La premiazione si è svolta Sabato, presso il Centro Culturale San Bernardino, alla presenza delle autorità e di un folto pubblico di appassionati.

 

Il testo del racconto:

Les Amants

Passa un treno. Sembra attraversarmi la testa con tutto il suo carico. Dolore. Luci blu. Luci bianche. Luci rosse. Lei sta al mio fianco. È bella. Indossa un vestito di raso nero. Quando si muove si vedono i riflessi di tutto il suo corpo. Ogni centimetro. Le gambe, la pancia, i seni. Se la guardo troppo a lungo inizia a sembrarmi una fata, o qualcosa così. Perciò distolgo lo sguardo. Ma anche se non la osservo posso sentirla. E so che è bella. Chiudo gli occhi e la avverto. È in piedi. Con la bottiglia di birra in mano. Guarda in alto e in questo allunga il suo collo bianco. Non dice niente. Non si muove. Il vento la attraversa e ne esce diverso. Lei finge di non accorgersene.

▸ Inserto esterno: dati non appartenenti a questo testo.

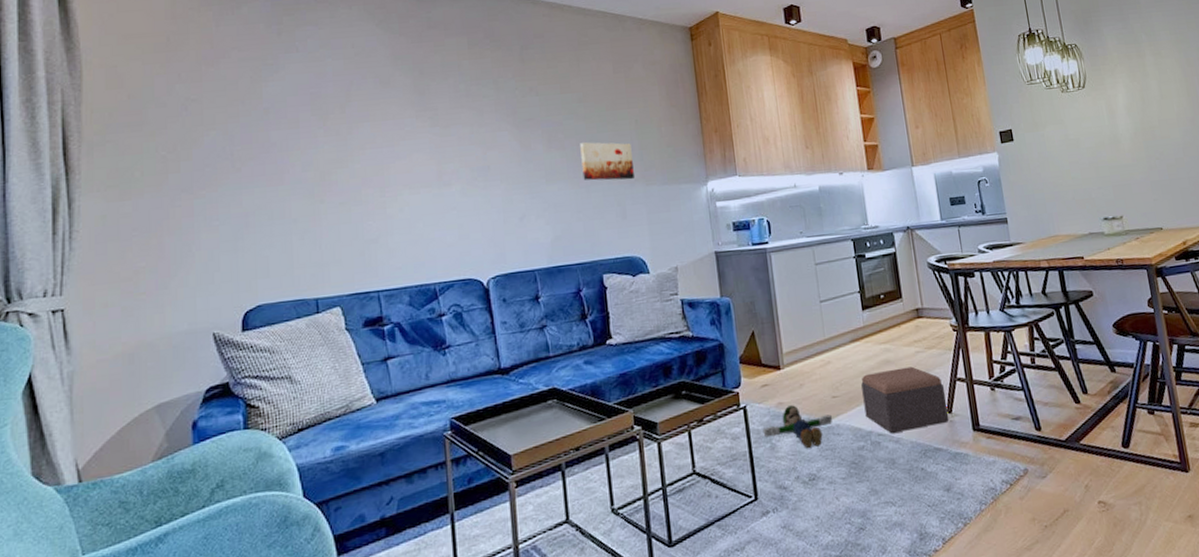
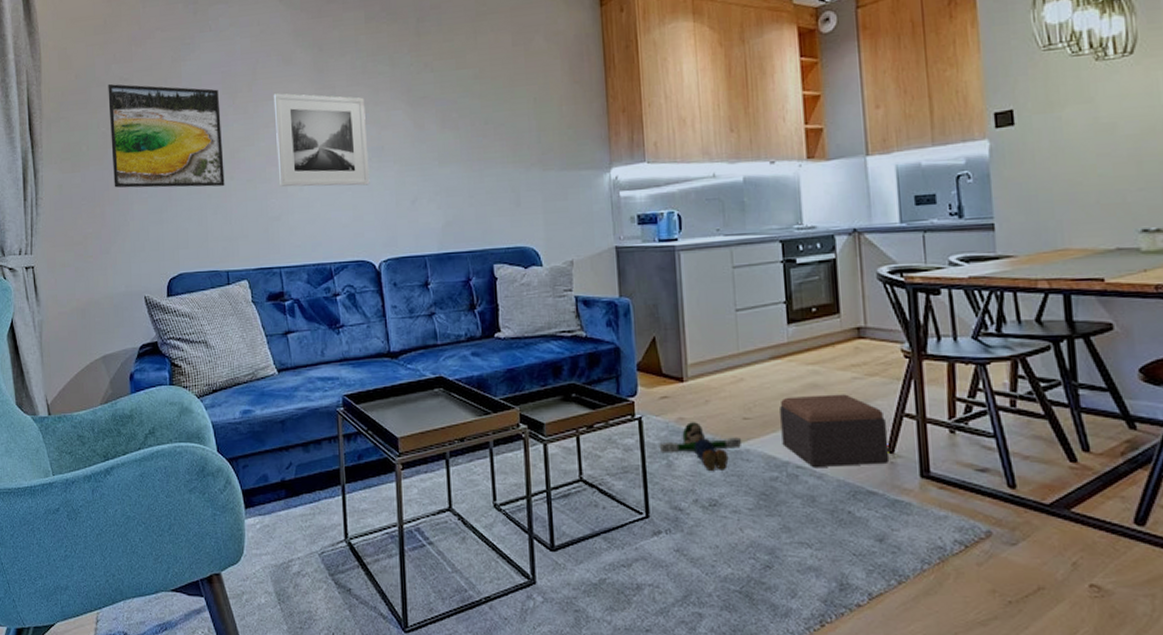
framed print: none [170,104,314,216] -> present [108,83,225,188]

Passa un treno. Sembra attraversarmi la testa con tutto il suo carico. Dolore. Luci blu. Luci bianche. Luci rosse. Vorrei che il mondo restasse sempre immobile in questo momento. Io. Lei. La città in lontananza. La macchina parcheggiata diffonde questa musica non propriamente melodica. Lei grida forte e ride. Dice di aver visto una stella cadente. Di aver visto una stella cadente. Dice che è stupendo perché una sola stella che cade può fare felice moltissime persone. Dice. Esprimi un desiderio. Chiudo gli occhi. Vorrei che il mondo restasse sempre immobile in questo momento. In questa notte senza luna. Con il vento. Con la mia fata. Che si avvicina. Mi abbraccia. A volte sembra che tutto giri così in fretta che sento il bisogno di sedermi e aspettare che passi.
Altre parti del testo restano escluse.